Print the listing below exactly. Leave nothing out.

——

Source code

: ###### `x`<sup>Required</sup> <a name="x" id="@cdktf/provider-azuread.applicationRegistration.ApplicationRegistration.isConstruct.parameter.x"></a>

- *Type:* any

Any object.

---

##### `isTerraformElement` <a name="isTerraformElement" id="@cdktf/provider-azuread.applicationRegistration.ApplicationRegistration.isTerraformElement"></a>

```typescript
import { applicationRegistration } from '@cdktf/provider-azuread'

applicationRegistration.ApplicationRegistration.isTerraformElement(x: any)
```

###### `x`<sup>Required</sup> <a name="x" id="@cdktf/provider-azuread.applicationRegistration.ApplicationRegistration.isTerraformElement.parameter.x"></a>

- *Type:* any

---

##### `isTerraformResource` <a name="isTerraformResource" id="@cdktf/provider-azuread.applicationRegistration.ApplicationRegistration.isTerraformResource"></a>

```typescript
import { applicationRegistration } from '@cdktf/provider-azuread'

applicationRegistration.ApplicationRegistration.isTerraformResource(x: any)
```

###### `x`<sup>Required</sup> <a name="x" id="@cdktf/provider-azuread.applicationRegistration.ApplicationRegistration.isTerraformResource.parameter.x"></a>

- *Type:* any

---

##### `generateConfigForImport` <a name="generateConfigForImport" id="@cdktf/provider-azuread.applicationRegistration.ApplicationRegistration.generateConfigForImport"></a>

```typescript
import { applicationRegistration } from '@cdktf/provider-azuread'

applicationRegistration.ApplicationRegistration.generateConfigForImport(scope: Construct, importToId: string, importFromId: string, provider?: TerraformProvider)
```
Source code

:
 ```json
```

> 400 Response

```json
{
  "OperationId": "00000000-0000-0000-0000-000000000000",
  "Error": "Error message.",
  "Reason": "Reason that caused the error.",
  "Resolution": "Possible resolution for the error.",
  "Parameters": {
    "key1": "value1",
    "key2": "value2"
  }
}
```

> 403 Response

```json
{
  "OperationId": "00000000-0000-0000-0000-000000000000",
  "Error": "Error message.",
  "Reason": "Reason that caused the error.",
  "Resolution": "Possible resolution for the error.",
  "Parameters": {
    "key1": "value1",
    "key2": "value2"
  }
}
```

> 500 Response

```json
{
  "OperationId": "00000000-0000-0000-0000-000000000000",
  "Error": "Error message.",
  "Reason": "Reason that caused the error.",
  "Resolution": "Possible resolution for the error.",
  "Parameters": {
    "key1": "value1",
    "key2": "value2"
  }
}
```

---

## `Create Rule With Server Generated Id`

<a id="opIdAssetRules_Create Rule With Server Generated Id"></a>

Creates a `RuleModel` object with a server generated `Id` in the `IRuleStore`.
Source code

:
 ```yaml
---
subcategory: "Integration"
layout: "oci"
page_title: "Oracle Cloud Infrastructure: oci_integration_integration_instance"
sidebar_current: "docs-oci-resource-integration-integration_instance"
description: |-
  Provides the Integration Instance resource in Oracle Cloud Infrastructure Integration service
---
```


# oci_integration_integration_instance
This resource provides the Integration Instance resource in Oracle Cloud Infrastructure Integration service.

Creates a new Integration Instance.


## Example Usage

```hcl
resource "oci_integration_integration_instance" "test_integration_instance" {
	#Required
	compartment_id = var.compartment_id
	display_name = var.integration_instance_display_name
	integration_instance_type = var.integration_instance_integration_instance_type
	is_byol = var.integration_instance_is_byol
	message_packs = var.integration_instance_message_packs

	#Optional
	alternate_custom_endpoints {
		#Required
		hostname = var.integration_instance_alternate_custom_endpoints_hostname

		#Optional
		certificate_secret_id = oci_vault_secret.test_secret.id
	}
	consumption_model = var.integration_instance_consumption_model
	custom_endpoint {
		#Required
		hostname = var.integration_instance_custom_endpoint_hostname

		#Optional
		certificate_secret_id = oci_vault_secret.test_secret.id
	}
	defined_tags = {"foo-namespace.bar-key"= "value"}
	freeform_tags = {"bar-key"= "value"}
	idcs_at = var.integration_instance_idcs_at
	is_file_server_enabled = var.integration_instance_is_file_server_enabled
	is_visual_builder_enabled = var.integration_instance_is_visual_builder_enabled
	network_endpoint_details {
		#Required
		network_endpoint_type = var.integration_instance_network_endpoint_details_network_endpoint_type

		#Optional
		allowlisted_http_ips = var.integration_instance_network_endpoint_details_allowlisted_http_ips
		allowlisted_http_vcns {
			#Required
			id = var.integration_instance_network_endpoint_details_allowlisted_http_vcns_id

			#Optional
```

——

**Answer section**
Source code

: ###### `x`<sup>Required</sup> <a name="x" id="@cdktf/provider-azuread.applicationRegistration.ApplicationRegistration.isConstruct.parameter.x"></a>

- *Type:* any

Any object.

---

##### `isTerraformElement` <a name="isTerraformElement" id="@cdktf/provider-azuread.applicationRegistration.ApplicationRegistration.isTerraformElement"></a>

```typescript
import { applicationRegistration } from '@cdktf/provider-azuread'

applicationRegistration.ApplicationRegistration.isTerraformElement(x: any)
```

###### `x`<sup>Required</sup> <a name="x" id="@cdktf/provider-azuread.applicationRegistration.ApplicationRegistration.isTerraformElement.parameter.x"></a>

- *Type:* any

---

##### `isTerraformResource` <a name="isTerraformResource" id="@cdktf/provider-azuread.applicationRegistration.ApplicationRegistration.isTerraformResource"></a>

```typescript
import { applicationRegistration } from '@cdktf/provider-azuread'

applicationRegistration.ApplicationRegistration.isTerraformResource(x: any)
```

###### `x`<sup>Required</sup> <a name="x" id="@cdktf/provider-azuread.applicationRegistration.ApplicationRegistration.isTerraformResource.parameter.x"></a>

- *Type:* any

---

##### `generateConfigForImport` <a name="generateConfigForImport" id="@cdktf/provider-azuread.applicationRegistration.ApplicationRegistration.generateConfigForImport"></a>

```typescript
import { applicationRegistration } from '@cdktf/provider-azuread'

applicationRegistration.ApplicationRegistration.generateConfigForImport(scope: Construct, importToId: string, importFromId: string, provider?: TerraformProvider)
```
Source code

:
 ```json
```

> 400 Response

```json
{
  "OperationId": "00000000-0000-0000-0000-000000000000",
  "Error": "Error message.",
  "Reason": "Reason that caused the error.",
  "Resolution": "Possible resolution for the error.",
  "Parameters": {
    "key1": "value1",
    "key2": "value2"
  }
}
```

> 403 Response

```json
{
  "OperationId": "00000000-0000-0000-0000-000000000000",
  "Error": "Error message.",
  "Reason": "Reason that caused the error.",
  "Resolution": "Possible resolution for the error.",
  "Parameters": {
    "key1": "value1",
    "key2": "value2"
  }
}
```

> 500 Response

```json
{
  "OperationId": "00000000-0000-0000-0000-000000000000",
  "Error": "Error message.",
  "Reason": "Reason that caused the error.",
  "Resolution": "Possible resolution for the error.",
  "Parameters": {
    "key1": "value1",
    "key2": "value2"
  }
}
```

---

## `Create Rule With Server Generated Id`

<a id="opIdAssetRules_Create Rule With Server Generated Id"></a>

Creates a `RuleModel` object with a server generated `Id` in the `IRuleStore`.
Source code

:
 ```yaml
---
subcategory: "Integration"
layout: "oci"
page_title: "Oracle Cloud Infrastructure: oci_integration_integration_instance"
sidebar_current: "docs-oci-resource-integration-integration_instance"
description: |-
  Provides the Integration Instance resource in Oracle Cloud Infrastructure Integration service
---
```


# oci_integration_integration_instance
This resource provides the Integration Instance resource in Oracle Cloud Infrastructure Integration service.

Creates a new Integration Instance.


## Example Usage

```hcl
resource "oci_integration_integration_instance" "test_integration_instance" {
	#Required
	compartment_id = var.compartment_id
	display_name = var.integration_instance_display_name
	integration_instance_type = var.integration_instance_integration_instance_type
	is_byol = var.integration_instance_is_byol
	message_packs = var.integration_instance_message_packs

	#Optional
	alternate_custom_endpoints {
		#Required
		hostname = var.integration_instance_alternate_custom_endpoints_hostname

		#Optional
		certificate_secret_id = oci_vault_secret.test_secret.id
	}
	consumption_model = var.integration_instance_consumption_model
	custom_endpoint {
		#Required
		hostname = var.integration_instance_custom_endpoint_hostname

		#Optional
		certificate_secret_id = oci_vault_secret.test_secret.id
	}
	defined_tags = {"foo-namespace.bar-key"= "value"}
	freeform_tags = {"bar-key"= "value"}
	idcs_at = var.integration_instance_idcs_at
	is_file_server_enabled = var.integration_instance_is_file_server_enabled
	is_visual_builder_enabled = var.integration_instance_is_visual_builder_enabled
	network_endpoint_details {
		#Required
		network_endpoint_type = var.integration_instance_network_endpoint_details_network_endpoint_type

		#Optional
		allowlisted_http_ips = var.integration_instance_network_endpoint_details_allowlisted_http_ips
		allowlisted_http_vcns {
			#Required
			id = var.integration_instance_network_endpoint_details_allowlisted_http_vcns_id

			#Optional
```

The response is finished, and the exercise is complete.